Who Has Jammed Your Phone Deliberately?

Now we know from news reports about a case involving a hotel in the USA that large organisations can jam wifi so that you have to pay to use their network. The excuse given may be that they are protecting their network from viruses or people stealing data from you or others or them. If they told you about it, bad enough. But often you sit there trying to log on thinking it's a bad connection.

I had trouble with my connections on holiday and when out for the day. It had a minor annoyance for me. I lost a bid on ebay and risked losing my credit rating because I was registered as a non-payer by the seller.

I have also been in hotels where the conference organiser has given me their password for connection but it doesn't work.

I can imagine people losing all sorts of important messages:
1 You lose the item you are bidding on.
2 You lose your credit rating.
3 Your sick or dying relative in hospital can't call. (Or the family visitor can't call to tell you.
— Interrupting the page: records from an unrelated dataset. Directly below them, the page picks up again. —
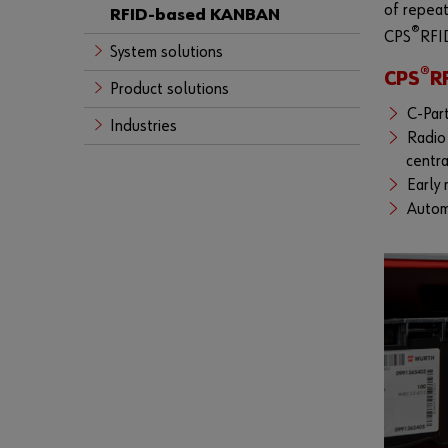
of repeat
RFID-based KANBAN
®
CPS
RFID
System solutions
®
CPS
R
Product solutions
C-Part
Industries
Radio 
centr
Early 
Autom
My terminally ill father was in hospital and we could not contact each other.)

Now you know what the problem is. You either pay up or take out a lawsuit or drive off to another location.

http://www.dailymail.co.uk/news/article-2779875/Marriott-fined-600-000-jamming-guests-Wi-Fi.html

PS
Lovely hotel - huge. I was there on a press trip, writing as a freelance photo-journalist for a music magazine. I recall it took me twenty minutes to get from my bedroom to the front entrance to meet the group - not easy to get out of such a huge complex to find a phone connection.

You might not even think of joining the hotel's connection if you are not technically minded. You might assume that the radio masts were down or that the building walls got in the way.